Could you restate the data word for word and drop the pictures?

Items from a dataset:
____

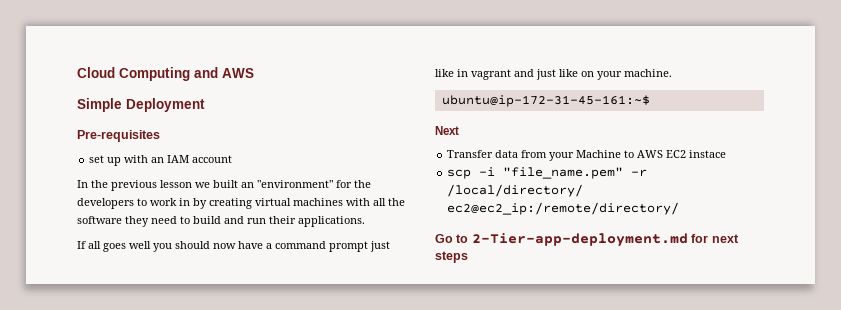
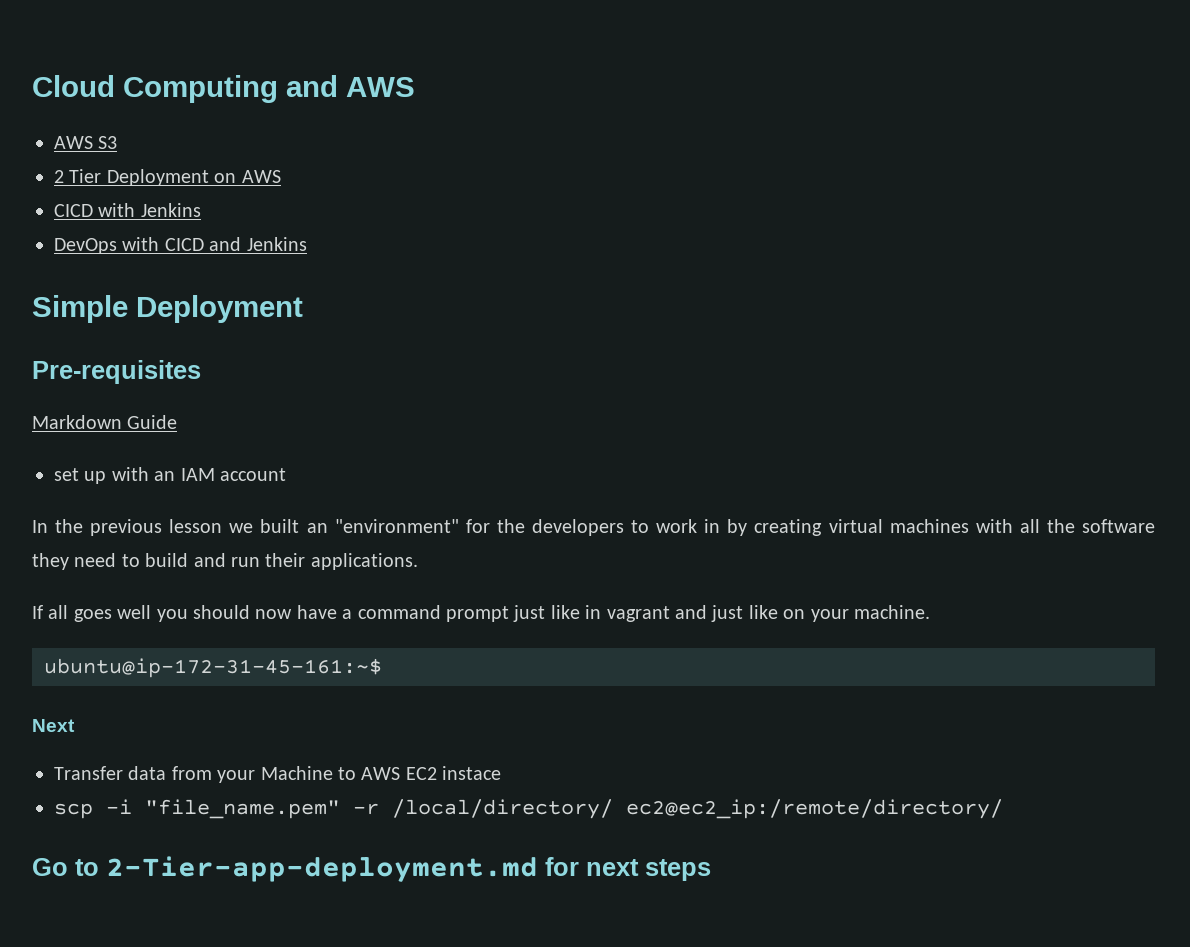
(254, 73) none -> [54,136,118,149] [54,169,281,186] [54,203,201,217] [54,237,307,254] // AWS S3 // 2 Tier Deployment on AWS // CICD with Jenkins // DevOps with CICD and Jenkins
(160, 136) none -> [32,415,178,429] // Markdown Guide

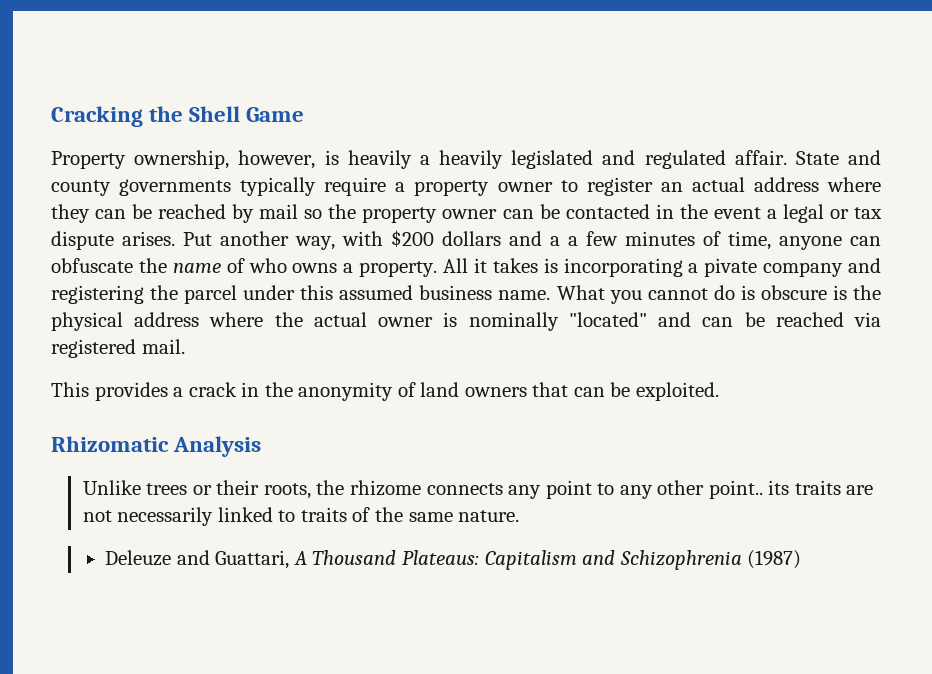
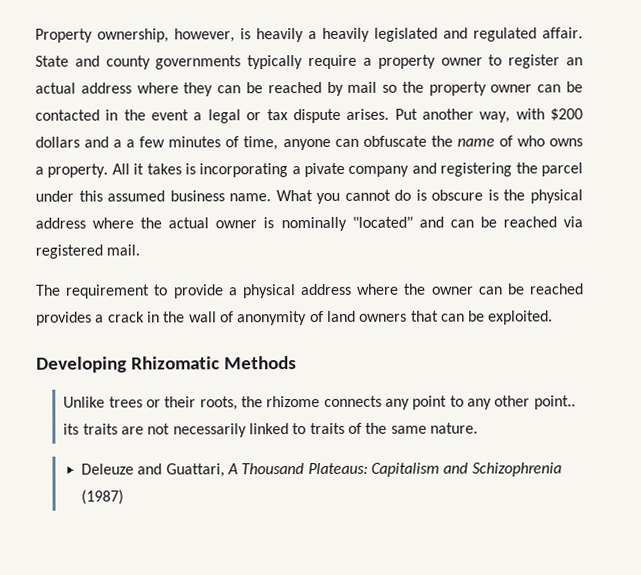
[51,106,305,127] Cracking the Shell Game // -> (35, 35) none
[51,382,89,397] This -> [35,283,584,299] The requirement to provide a physical address where the owner can be reached
(293, 389) none -> [188,311,234,323] wall of
[51,436,262,457] Rhizomatic Analysis -> [36,356,297,373] Developing Rhizomatic Methods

____

Answer area:
(254, 73) none -> [54,136,118,149] [54,169,281,186] [54,203,201,217] [54,237,307,254] // AWS S3 // 2 Tier Deployment on AWS // CICD with Jenkins // DevOps with CICD and Jenkins
(160, 136) none -> [32,415,178,429] // Markdown Guide

[51,106,305,127] Cracking the Shell Game // -> (35, 35) none
[51,382,89,397] This -> [35,283,584,299] The requirement to provide a physical address where the owner can be reached
(293, 389) none -> [188,311,234,323] wall of
[51,436,262,457] Rhizomatic Analysis -> [36,356,297,373] Developing Rhizomatic Methods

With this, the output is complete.